_WHAT IS BEING ASKED:_
Output all entries verbatim.

_SOURCE MATERIAL:_
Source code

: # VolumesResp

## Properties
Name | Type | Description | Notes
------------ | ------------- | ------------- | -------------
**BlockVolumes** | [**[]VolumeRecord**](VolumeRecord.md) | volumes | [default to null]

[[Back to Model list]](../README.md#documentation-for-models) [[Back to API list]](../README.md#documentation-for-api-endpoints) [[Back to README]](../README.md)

_SOLUTION:_
Source code

: # VolumesResp

## Properties
Name | Type | Description | Notes
------------ | ------------- | ------------- | -------------
**BlockVolumes** | [**[]VolumeRecord**](VolumeRecord.md) | volumes | [default to null]

[[Back to Model list]](../README.md#documentation-for-models) [[Back to API list]](../README.md#documentation-for-api-endpoints) [[Back to README]](../README.md)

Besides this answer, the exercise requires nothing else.